Directions for this task:
Where does the string "each" appear? Copy every line of the entries below that holds it.

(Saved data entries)

---*---

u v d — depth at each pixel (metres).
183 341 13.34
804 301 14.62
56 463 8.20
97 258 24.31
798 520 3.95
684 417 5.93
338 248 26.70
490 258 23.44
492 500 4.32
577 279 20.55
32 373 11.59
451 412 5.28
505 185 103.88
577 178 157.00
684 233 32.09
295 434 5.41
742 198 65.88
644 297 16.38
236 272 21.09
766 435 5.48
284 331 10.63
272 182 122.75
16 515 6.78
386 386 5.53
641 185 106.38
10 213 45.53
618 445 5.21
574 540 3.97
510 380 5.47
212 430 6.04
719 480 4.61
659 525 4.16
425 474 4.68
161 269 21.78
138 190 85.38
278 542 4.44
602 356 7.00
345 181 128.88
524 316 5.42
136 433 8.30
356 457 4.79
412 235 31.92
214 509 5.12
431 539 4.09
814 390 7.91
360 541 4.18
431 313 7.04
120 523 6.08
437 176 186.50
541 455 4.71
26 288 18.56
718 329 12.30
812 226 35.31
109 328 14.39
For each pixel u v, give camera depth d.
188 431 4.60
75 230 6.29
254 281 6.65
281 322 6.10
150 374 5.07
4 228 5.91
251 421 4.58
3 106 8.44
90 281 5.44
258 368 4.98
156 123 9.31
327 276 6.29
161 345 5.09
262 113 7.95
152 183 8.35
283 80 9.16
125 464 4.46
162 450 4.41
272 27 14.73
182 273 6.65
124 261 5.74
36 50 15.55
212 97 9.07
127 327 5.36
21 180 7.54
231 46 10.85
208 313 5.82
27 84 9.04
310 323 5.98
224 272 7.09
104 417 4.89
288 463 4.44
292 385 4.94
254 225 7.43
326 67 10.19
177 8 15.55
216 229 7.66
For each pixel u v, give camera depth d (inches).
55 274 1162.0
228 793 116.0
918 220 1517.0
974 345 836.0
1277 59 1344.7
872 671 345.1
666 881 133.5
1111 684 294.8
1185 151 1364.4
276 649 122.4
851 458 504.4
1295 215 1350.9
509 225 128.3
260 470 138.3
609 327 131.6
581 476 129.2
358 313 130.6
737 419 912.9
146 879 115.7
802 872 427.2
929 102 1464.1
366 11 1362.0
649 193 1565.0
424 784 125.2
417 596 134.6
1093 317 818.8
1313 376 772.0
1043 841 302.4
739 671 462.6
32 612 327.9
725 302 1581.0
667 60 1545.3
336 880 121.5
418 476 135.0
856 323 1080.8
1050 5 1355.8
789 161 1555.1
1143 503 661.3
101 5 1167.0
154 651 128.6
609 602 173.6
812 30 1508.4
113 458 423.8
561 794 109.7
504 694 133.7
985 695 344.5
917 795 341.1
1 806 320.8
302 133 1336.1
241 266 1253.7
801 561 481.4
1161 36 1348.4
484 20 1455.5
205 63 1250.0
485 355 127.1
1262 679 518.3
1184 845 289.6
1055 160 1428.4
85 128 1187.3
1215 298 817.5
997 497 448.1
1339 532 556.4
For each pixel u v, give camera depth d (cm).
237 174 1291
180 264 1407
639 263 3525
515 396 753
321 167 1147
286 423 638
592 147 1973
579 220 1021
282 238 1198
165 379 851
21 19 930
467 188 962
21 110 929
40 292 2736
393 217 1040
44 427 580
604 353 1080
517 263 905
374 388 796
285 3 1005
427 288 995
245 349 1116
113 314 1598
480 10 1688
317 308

---*---

Written response:
u v d — depth at each pixel (metres).
For each pixel u v, give camera depth d.
For each pixel u v, give camera depth d (inches).
For each pixel u v, give camera depth d (cm).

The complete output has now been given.